● ACTIVITY LIST:
**A.** In the PostgreSQL isolation-level text below, which isolation level is described as the PostgreSQL default?
**B.** Name every table column referenced in the SQL of the PostgreSQL isolation-level text below.
**C.** Go on with the PostgreSQL isolation-level text below, picking up right after its final line.

Read Committed (PostgreSQL default):

-- Transaction 1                    -- Transaction 2
BEGIN;                              BEGIN;
SELECT balance FROM accounts        
WHERE id = 1;  -- Returns 1000     
                                    UPDATE accounts SET balance = 500
                                    WHERE id = 1;
                                    COMMIT;
SELECT balance FROM accounts        
WHERE id = 1;  -- Returns 500! (non-repeatable read)
COMMIT;

Serializable (strongest):

-- Transaction 1                    -- Transaction 2
BEGIN ISOLATION LEVEL SERIALIZABLE; BEGIN ISOLATION LEVEL SERIALIZABLE;
SELECT count(*) FROM doctors        
WHERE on_call = true;  -- Returns 2
                                    SELECT count(*) FROM doctors
                                    WHERE on_call = true;  -- Returns 2
UPDATE doctors SET on_call = false  
WHERE id = 1;                       UPDATE doctors SET on_call = false
                                    WHERE id = 2;
COMMIT;  -- Succeeds                COMMIT;  -- ABORTED! (serialization failure)

● COLLECTED MATERIAL:

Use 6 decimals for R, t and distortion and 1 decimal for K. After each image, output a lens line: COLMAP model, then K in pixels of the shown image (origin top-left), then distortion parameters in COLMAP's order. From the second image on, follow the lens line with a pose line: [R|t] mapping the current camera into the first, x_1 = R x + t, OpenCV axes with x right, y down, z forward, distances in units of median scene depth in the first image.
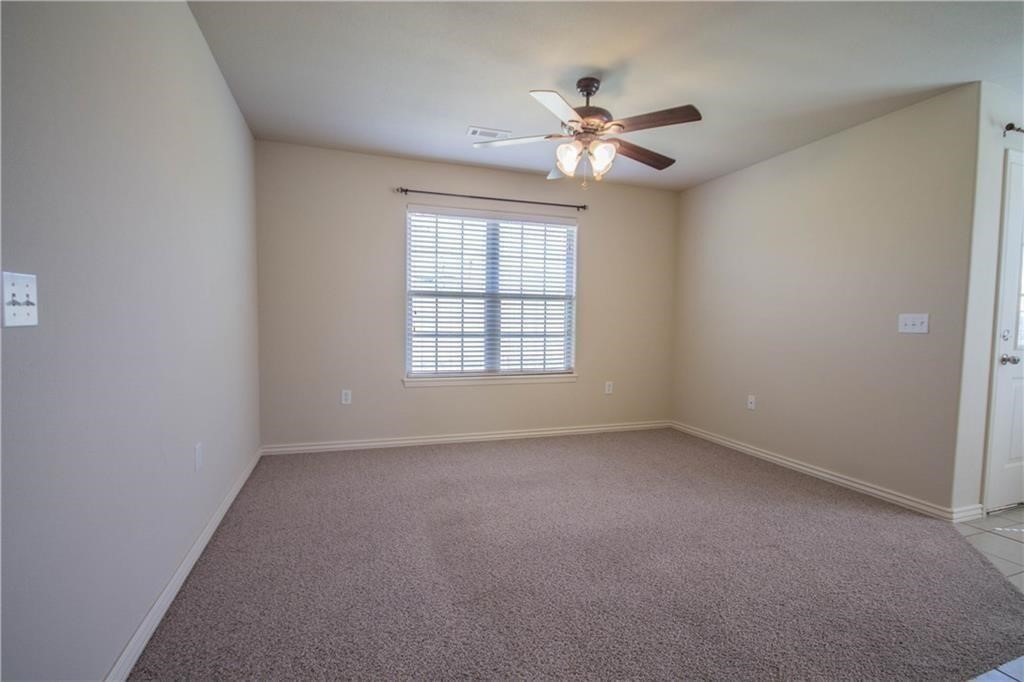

● SET OF ANSWERS:
**A.** Read Committed

**B.** balance, id, on_call

**C.**
Choosing Isolation Level

Use Case	Level	Why
Analytics/reporting	Read Committed	Stale data acceptable
E-commerce catalog	Read Committed	Performance over consistency
Financial transfers	Serializable	Must prevent all anomalies
Inventory management	Repeatable Read	Prevent double-selling
Booking systems	Serializable	Prevent overbooking

5. Indexing Strategies

B-Tree Index (Default)

CREATE INDEX idx_users_email ON users(email);

Balanced tree structure
O(log n) lookups
Supports: equality, range, prefix, ORDER BY
Best for: high-cardinality columns, range queries

Hash Index

CREATE INDEX idx_users_id ON users USING hash(id);

O(1) lookups for equality
Does NOT support range queries
Best for: exact-match lookups only (e.g., primary key)

Composite Index

CREATE INDEX idx_orders_user_date ON orders(user_id, created_at DESC);

Leftmost prefix rule: Can use (user_id) or (user_id, created_at), NOT (created_at) alone
Order matters: put equality conditions first, range conditions last
Covering index: includes all columns needed → index-only scan

Bitmap Index

Bit array per distinct value
Excellent for low-cardinality columns (status, gender, boolean)
Efficient for AND/OR combinations
Used in data warehouses (Oracle, PostgreSQL partial)

GIN (Generalized Inverted Index)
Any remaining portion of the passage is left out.